Kita semua tentu sepakat, generasi muda diarahkan guna menjadi pemuda yang bermoral mulia. Idealisme keindahan moral pada generasi muda bisa di lihat dari bagaimana dia berucap,berprilaku,bersopan santun. Sebuah keindahan idealisme akan tumbuh baik jika di imbangi dengan perilaku baik pula. Namun, apabila kita mencermati perjalanan hidup bangsa Indonesia beberapa dekade terakhir ini, begitu nampak bahwa tengah terjadi turbulensi moralitas dalam kehidupan sosial-kultural masyarakat. Pendidikan yang seharusnya mengemban tugas untuk menghasilkan generasi yang unggul dan mencapai suatu kehidupan yang lebih baik. Nampaknya,  hal ini belum berfungsi sedemikian adanya. Sebut saja, data penilaian Human Development Index (HDI) tahun 2011. Kualitas pendidikan yang punya korelasi dengan kualitas SDM punya urutan buruk. Kualitas SDM Indonesia menurut Human Development Index (HDI) 2011 yang di release November 2011, ternyata Indonesia berada diurutan ke 124. Selanjutnya, UNESCO pada tahun 2012 melaporkan bahwa Indonesia berada di peringkat ke-64 dari 120 berdasarkan penilaian Education Development Index (EDI) atau Indeks Pembangunan Pendidikan.

Tidak hanya soal potret rendahnya mutu pendidikan di Indonesia. Globalisasi yang acapkali ditakrifkan sebagai “dunia tanpa batasan” memberikan berbagai dampak yang cukup signifikan terutama penyimpangan moral psikologis masyarakat Indonesia, khususnya para generasi muda. Eforia globalisasi telah meninabobokan pemuda dalam jurang serba “instan”. Merunut lebih dalam, mulai terjangkit dan terjebaknya pemuda dalam sindrom hedonis, menyebabkan implikasi besar yang menyeret pemuda dalam kerangka berpikir yang dangkal, dan akan menyebabkan disekuilibrium serta berkurangnya produktivitas pemuda dalam pembangunan bangsa. Sehingga, tidak berlebihan jika dewasa ini banyak pihak yang menyoroti karakter generasi muda.
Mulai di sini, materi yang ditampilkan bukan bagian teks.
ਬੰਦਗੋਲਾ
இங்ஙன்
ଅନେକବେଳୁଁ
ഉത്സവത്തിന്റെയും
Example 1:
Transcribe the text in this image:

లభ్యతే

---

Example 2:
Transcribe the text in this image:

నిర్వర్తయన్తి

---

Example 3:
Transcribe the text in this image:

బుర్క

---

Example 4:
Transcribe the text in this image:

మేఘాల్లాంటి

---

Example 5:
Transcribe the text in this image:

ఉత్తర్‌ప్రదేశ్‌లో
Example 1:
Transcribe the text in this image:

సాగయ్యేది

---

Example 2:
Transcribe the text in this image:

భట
Sebut saja, berdasarkan data yang dirilis oleh Komisi Perlindungan Anak Indonesia (KPAI, 2003) menyatakan sebanyak 32 persen remaja usia 14 hingga 18 tahun di kota-kota besar di Indonesia (Jakarta, Surabaya, dan Bandung) pernah berhubungan seks. Tidak hanya itu, berdasarkan data dari Badan Narkotika Nasional (BNN) hingga tahun 2008 saja jumlah pengguna narkoba di Indonesia mencapai 3,2 juta orang. Jumlah 32% nya adalah pelajar dan juga mahasiswa. Bahkan, selain berbagai data tersebut kita  bisa menemukan berbagai hal dalam pemberitaan diberbagai media, misal saja kasus beredarnya video mesum yang melibatkan pelajar, kasus bullying, kasus tawuran antar pelajar, dan berbagai prilaku yang menunjukan krisis karakter lainnya.
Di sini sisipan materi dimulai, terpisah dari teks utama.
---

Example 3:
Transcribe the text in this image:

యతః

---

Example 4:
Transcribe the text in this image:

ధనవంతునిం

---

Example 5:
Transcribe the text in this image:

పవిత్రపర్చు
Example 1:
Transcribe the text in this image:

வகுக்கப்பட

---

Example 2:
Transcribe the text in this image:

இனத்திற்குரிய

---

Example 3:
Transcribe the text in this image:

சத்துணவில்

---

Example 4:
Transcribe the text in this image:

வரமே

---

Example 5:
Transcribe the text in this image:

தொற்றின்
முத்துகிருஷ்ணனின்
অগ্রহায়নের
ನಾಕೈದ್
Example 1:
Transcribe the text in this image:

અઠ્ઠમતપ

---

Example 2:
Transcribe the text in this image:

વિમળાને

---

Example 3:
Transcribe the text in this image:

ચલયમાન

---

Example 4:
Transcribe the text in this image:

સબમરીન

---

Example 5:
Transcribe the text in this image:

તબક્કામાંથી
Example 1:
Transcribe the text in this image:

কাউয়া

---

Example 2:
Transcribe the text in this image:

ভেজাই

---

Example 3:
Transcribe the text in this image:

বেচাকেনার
Pernyataan, data, dan fakta dilapangan, menunjukan bahwa penting kaitannya mewujudkan pembangunan manusia Indonesia yang seutuhnya. Pembangunan sumber daya manusia secara komprehensif dan kolaboratif harus dilakukan oleh berbagai entitas masyarakat, dan salah satunya ialah melalui pendidikan dalam hal ini adalah mengambalikan arti penting dari filsafat moral bagi generasi muda. Pendidikan mempunyai peran sangat penting untuk mendidik generasi muda menjadi generasi yang dapat mengentaskan bangsa Indonesia dari keterpurukan. Dari pandangan tersebut, berbagai tantangan dan ancaman globalisasi setidak-tidaknya mampu di reduksi bahkan dibumi hanguskan dengan upaya pendidikan yaitu diantaranya ialah melalui pemahaman kembali tentang pentingnya filsafat moral bagi generasi muda. Hal ini dimanifestasikan akan membentuk kekuatan generasi muda (youth power) yang unggul dan berkarakter yang akan mensejajarkan bangsa ini dengan bangsa-bangsa lain yang memiliki peradaban yang tinggi.
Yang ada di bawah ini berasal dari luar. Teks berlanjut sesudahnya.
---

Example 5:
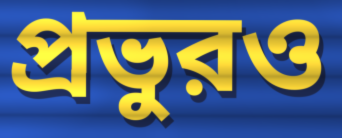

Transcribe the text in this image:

প্রভুরও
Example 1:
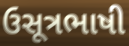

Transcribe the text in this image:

ઉસૂત્રભાષી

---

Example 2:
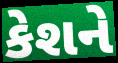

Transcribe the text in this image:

કેશને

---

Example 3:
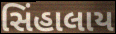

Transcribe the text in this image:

સિંહાલાય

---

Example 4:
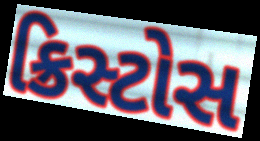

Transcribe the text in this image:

ક્રિસ્ટોસ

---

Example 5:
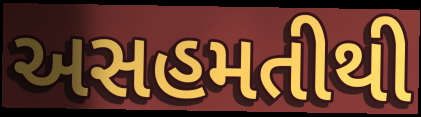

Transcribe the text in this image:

અસહમતીથી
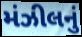
મંઝીલનું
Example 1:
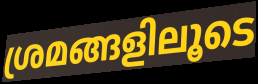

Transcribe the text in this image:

ശ്രമങ്ങളിലൂടെ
Bertolak dari berbagai pemikiran dan persoalan fundamen di atas, menunjukan bahwa diperlukan pemahaman secara menyeluruh berkaitan dengan pemahaman filsafat moral bagi generasi muda.

Urgensi Pemahaman Filsafat Moral Bagi Generasi Muda
Pada abad ke-21, kencangnya arus globalisasi semakin terasa menghantam berbagai aspek kehidupan masyarakat. Menurut Tofler, saat ini sedang terjadi pergeseran kekuasaan (powershift) yang menggerogoti setiap pilar sistem kekuasaan lama yang secara mendasar telah dan akan mengubah kehidupan keluarga, bisnis, politik, negara-negara, dan struktur kekuasaan global itu sendiri. Kekuatan, kekayaan, dan pengetahuan menjadi tiga dasar kekuasaan yang menentukan kompetisi global. Sedangkan fenomena globalisasi dalam pandangan Masour Fakih tidak mungkin bisa dihindari karena kolonialisme berwajah baru tersebut tengah bersetubuh dengan berbagai sendi kehidupan manusia, baik aspek ekonomi, politik, budaya, sosial kemasyarakatan, bahkan dalam aspek pendidikan. Berbagai asumsi tersebut mempertegas bawasannya globalisasi merupakan sebuah keniscayaan bagi bangsa Indonesia. Sehingga, kondisi ini menuntut setiap elemen untuk mampu memperhatikan dan melakukan pilihan secara realistis dalam menghadapi ancaman distorsi arus globalisasi yang terus menginvasi kebudayaan dan nilai-nilai luhur bangsa Indonesia. 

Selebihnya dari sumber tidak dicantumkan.